S’agissant de mes choix personnels [Tu n’as droit qu’à un seul candidat Jacques], les choses sont simples [Tellement simples qu’il faut invoquer ce qui suit]. Il y a cinq ans, j’ai voulu la création de l’UMP [Tout cela arrive quand même par ma volonté, rien ne m’est imposé] et ceci pour permettre à la France de conduire une politique rigoureuse de modernisation, dans la durée [Annule et remplace Alain Juppé à l’Elysée].
Dans sa diversité [Plus de 99 % des voix Jacques...], cette formation politique a choisi de soutenir la candidature de Nicolas Sarkozy à l’élection présidentielle [La formation a choisi de faire cette connerie] et ceci en raison de ses qualités [Les qualités que l’UMP lui a reconnues, pas moi]. C’est donc tout naturellement [Naturellement, logiquement, conséquemment, par un lien de cause à effet mais pas spontanément ou personnellement ou volontairement] que je lui apporterai mon vote et mon soutien" [Le service minmum, enfin une réforme Jacques, tu as fini par en réussir une].

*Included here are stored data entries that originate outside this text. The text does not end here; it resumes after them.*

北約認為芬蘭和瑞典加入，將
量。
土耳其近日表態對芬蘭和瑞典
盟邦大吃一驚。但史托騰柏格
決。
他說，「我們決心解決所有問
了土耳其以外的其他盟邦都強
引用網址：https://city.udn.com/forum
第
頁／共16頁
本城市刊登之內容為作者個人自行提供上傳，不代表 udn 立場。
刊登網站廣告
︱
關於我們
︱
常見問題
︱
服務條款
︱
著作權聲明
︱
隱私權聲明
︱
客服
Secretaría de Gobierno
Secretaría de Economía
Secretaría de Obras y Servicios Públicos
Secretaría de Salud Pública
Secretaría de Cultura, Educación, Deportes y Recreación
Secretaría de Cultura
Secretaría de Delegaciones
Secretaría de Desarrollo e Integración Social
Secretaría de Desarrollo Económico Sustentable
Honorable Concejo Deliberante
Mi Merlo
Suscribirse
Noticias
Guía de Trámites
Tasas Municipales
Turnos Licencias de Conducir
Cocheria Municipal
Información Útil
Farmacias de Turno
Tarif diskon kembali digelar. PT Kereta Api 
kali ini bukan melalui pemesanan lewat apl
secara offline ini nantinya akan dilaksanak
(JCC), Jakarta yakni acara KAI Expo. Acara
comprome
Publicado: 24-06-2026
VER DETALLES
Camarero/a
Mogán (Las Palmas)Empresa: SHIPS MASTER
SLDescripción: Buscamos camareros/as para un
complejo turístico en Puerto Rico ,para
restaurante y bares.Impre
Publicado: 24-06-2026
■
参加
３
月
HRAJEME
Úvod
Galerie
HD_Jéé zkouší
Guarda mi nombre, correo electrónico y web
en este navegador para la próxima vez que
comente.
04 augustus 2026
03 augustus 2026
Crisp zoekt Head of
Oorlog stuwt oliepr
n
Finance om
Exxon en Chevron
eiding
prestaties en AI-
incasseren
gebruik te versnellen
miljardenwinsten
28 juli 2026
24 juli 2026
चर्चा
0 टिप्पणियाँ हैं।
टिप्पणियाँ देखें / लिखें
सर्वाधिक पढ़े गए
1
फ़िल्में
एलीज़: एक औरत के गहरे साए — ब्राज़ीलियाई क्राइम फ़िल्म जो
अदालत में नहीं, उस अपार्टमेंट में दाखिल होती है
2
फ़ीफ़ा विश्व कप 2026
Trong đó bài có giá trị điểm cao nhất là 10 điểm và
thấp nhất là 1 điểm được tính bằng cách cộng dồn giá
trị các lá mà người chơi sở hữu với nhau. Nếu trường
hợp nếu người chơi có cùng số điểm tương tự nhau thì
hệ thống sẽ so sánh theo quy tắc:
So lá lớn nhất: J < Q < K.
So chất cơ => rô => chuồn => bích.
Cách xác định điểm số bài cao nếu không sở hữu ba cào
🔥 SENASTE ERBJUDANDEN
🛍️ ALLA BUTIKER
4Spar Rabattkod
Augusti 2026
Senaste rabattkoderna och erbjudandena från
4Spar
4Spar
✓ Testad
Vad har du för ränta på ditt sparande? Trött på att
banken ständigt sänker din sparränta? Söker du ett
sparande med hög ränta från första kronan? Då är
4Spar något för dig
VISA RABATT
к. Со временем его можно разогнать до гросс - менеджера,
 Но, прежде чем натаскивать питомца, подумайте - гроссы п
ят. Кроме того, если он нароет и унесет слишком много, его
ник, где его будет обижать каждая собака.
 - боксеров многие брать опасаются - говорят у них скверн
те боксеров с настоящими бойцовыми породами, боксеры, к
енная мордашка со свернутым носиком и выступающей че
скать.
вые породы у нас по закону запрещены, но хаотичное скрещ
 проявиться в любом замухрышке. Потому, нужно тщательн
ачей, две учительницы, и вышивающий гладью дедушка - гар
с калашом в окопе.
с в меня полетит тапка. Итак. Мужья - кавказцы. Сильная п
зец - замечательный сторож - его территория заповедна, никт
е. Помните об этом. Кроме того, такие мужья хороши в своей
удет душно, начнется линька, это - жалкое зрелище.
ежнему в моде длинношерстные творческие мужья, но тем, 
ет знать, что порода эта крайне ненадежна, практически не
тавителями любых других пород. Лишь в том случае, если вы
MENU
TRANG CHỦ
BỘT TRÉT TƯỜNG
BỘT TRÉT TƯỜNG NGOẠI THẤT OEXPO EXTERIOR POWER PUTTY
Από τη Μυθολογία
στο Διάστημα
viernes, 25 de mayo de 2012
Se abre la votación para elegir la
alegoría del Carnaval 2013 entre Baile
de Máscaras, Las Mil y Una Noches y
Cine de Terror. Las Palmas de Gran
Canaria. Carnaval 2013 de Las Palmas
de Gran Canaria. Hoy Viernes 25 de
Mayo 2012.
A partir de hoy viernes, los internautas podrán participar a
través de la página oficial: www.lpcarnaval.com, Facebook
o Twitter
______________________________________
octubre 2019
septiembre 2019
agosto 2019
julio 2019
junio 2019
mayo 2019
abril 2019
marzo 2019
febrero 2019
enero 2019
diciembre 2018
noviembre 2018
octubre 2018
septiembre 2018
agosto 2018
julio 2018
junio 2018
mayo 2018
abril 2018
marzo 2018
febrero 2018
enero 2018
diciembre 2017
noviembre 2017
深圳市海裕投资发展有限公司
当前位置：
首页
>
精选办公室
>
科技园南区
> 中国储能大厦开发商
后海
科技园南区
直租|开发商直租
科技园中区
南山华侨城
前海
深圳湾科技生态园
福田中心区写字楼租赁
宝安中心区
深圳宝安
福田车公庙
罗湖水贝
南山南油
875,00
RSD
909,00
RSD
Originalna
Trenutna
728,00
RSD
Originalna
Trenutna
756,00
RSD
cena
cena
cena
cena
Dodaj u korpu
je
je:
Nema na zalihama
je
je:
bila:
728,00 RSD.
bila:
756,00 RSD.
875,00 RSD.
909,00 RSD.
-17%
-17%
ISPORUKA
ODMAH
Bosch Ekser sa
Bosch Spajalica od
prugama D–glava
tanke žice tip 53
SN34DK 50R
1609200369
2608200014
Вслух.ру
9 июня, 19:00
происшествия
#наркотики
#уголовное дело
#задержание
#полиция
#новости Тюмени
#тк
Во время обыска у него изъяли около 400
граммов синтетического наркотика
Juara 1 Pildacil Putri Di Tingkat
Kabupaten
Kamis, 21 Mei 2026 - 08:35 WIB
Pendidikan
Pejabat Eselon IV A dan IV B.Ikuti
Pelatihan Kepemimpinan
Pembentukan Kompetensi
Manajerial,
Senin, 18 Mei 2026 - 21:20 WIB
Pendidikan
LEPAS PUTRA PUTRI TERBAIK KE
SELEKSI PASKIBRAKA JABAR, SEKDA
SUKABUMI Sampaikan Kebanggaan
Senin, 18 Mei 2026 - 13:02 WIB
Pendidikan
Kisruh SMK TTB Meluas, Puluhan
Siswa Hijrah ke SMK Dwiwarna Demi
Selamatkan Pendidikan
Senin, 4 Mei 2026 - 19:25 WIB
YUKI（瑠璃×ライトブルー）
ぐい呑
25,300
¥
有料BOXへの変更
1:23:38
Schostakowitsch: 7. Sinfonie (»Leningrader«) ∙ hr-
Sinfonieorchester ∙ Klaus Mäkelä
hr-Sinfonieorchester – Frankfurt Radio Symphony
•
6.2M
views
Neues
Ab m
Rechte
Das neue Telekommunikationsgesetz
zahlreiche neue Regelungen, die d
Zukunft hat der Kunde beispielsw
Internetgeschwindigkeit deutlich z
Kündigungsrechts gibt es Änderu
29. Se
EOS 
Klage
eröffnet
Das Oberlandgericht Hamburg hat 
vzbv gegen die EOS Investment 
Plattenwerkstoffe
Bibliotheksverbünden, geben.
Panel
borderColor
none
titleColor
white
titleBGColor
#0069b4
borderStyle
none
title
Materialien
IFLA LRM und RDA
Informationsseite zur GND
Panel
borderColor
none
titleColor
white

lien: http://www.bigbangblog.net/article.php3?id_article=571

Ecrit par : gargouille | 22.03.2007

De plus il ne faut pas confondre promesse et engagement...

Toujours est-il : ce qu'on attend d'un Président est simplement d'avoir une vision optimiste pour la France de demain et de savoir donner des pistes à suivre; comme a bien su le faire le Président Jacques Chirac lors de sa dernière allocution officielle au cours de laquelle il a annoncé ne pas se représenter.

Ensuite, il faut laisser le débat reprendre sa place en politique tant au sein de l'Assemblée nationale et ses divers courants d'idées ( aujourd'hui sclérosées ) qu'avec les syndicats, les professionels et la population.

Sincère amitié.

Ecrit par : robbyone | 23.03.2007

je suis abasourdi par ces commentaires sur le personnage politique N.Sarkozy. Commentaires manifestement rédigés par des gens qui le connaissent bien. Moi, ce qui me fait également peur c'est la toute puissance de l'UPM, qui pourrait devenir celle de l'Etat UMP. J'espère en effet que F.Bayrou pourra battre N.Sarkozy. Cela me paraît en effet essentiel pour l'avenir de notre Pays.